The metric event response includes the level key in the points map only when the user's level changed as a result of that event — its presence is the level-up signal, so no comparison logic is needed on the active device. For other sessions, the points.level_changed webhook fires separately from points.changed, giving you a clean hook to trigger level-up notifications or animations on any other open sessions without having to diff XP totals.

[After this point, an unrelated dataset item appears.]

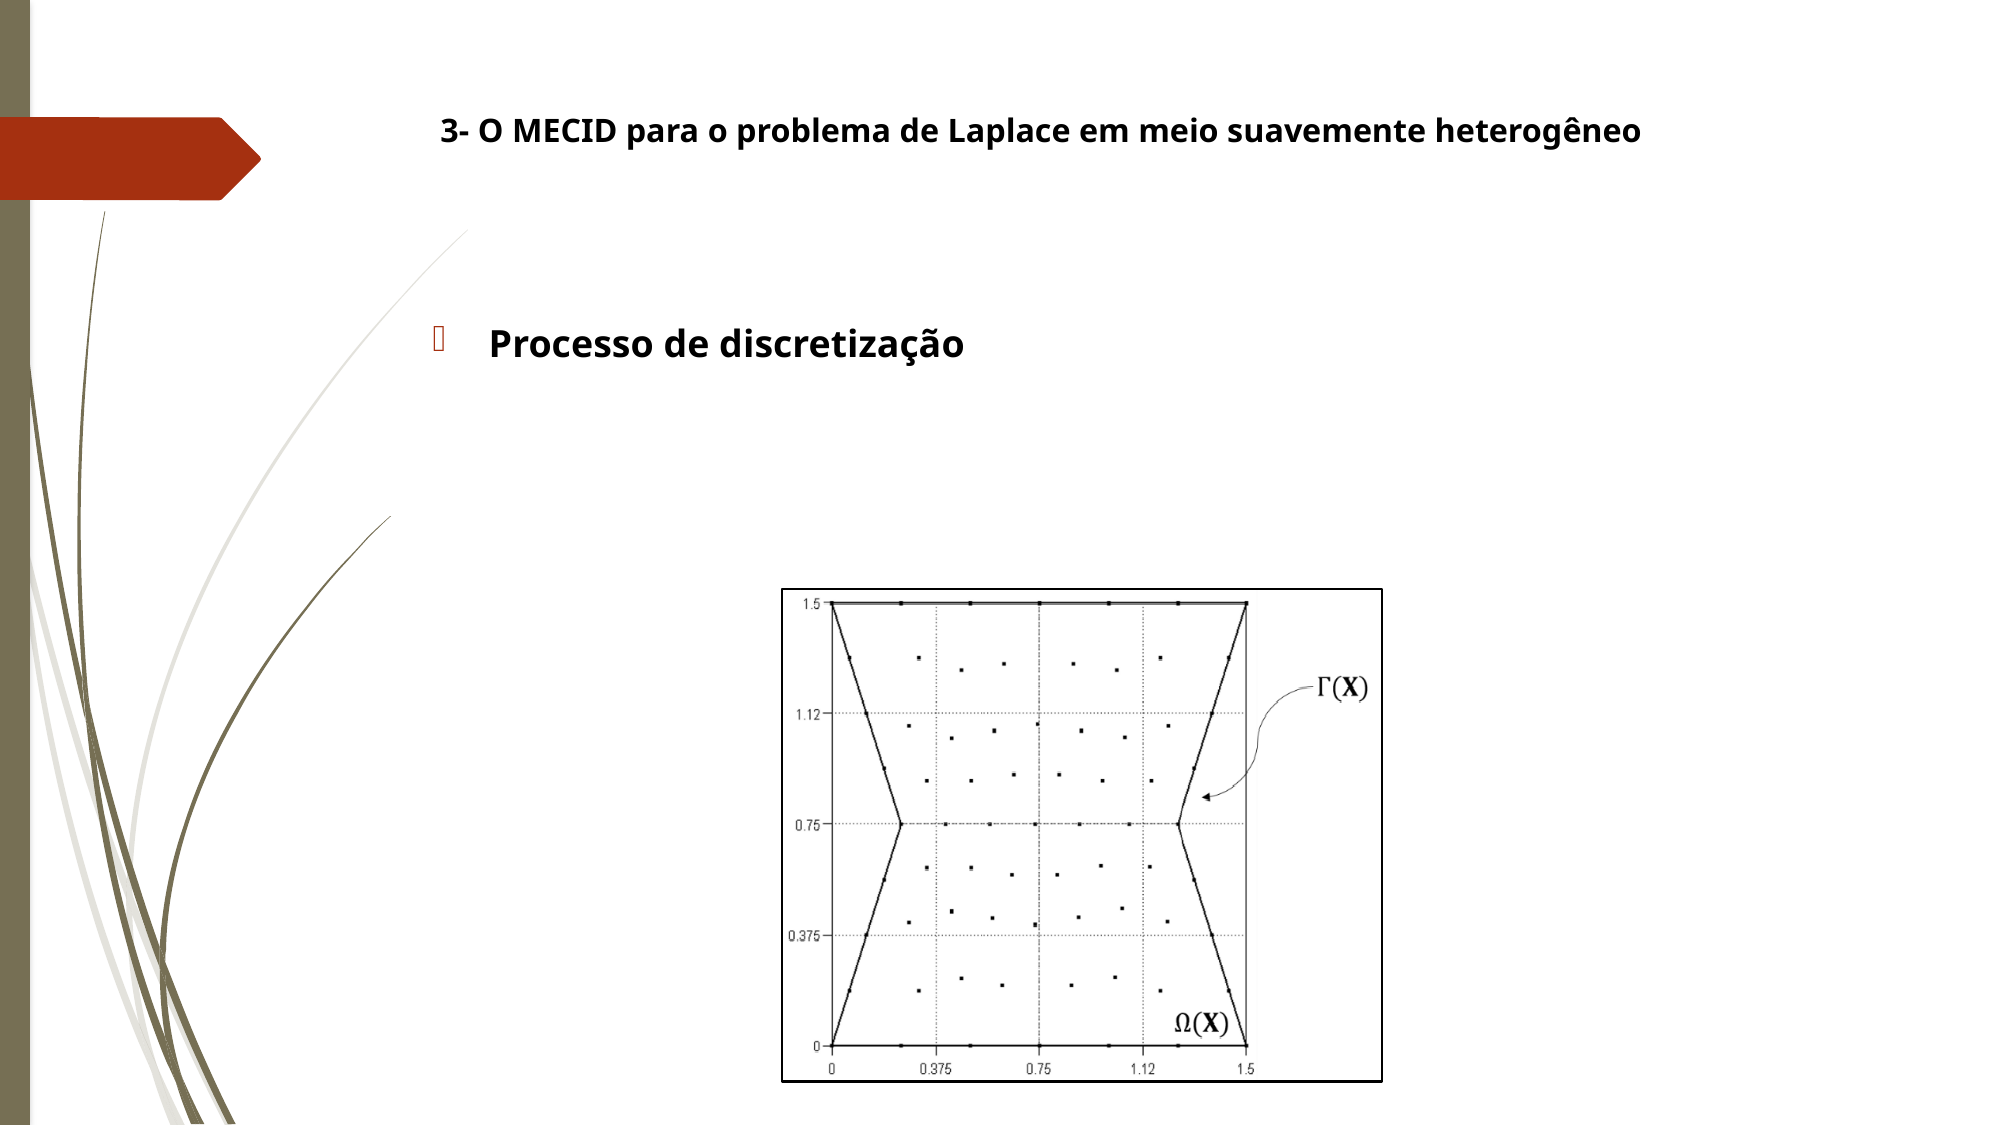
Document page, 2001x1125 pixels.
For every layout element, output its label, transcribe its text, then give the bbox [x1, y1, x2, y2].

picture [782, 589, 1382, 1081]
title 3- O MECID para o problema de Laplace em meio suavemente heterogêneo [425, 102, 1888, 313]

Can I migrate existing XP data from Firebase to Trophy?
Yes. The approach is to backfill Trophy with metric events that reconstruct each user's current XP total, then cut over new activity to Trophy once the backfill is complete. If your Firebase data includes a history of individual awards (separate from the running total), those can be replayed as individual events to preserve the history in Trophy's audit log. If you only have the current totals, you can use Trophy's Admin API to set initial balances directly before going live. Contact Trophy's team for guidance on large-scale migrations.
Is Trophy's points system only for XP, or can it handle multiple currencies like gems or coins?
Trophy supports multiple independent points systems per app. You can configure a separate system for each currency — XP, gems, coins, energy — each with its own triggers, level thresholds, caps, and boost schedules. Each system has its own key (e.g. xp, gems), and the metric event response returns updated totals for every system that changed as a result of the event. A single action can simultaneously award XP to one system and deduct energy from another, with both results returned inline in the same response.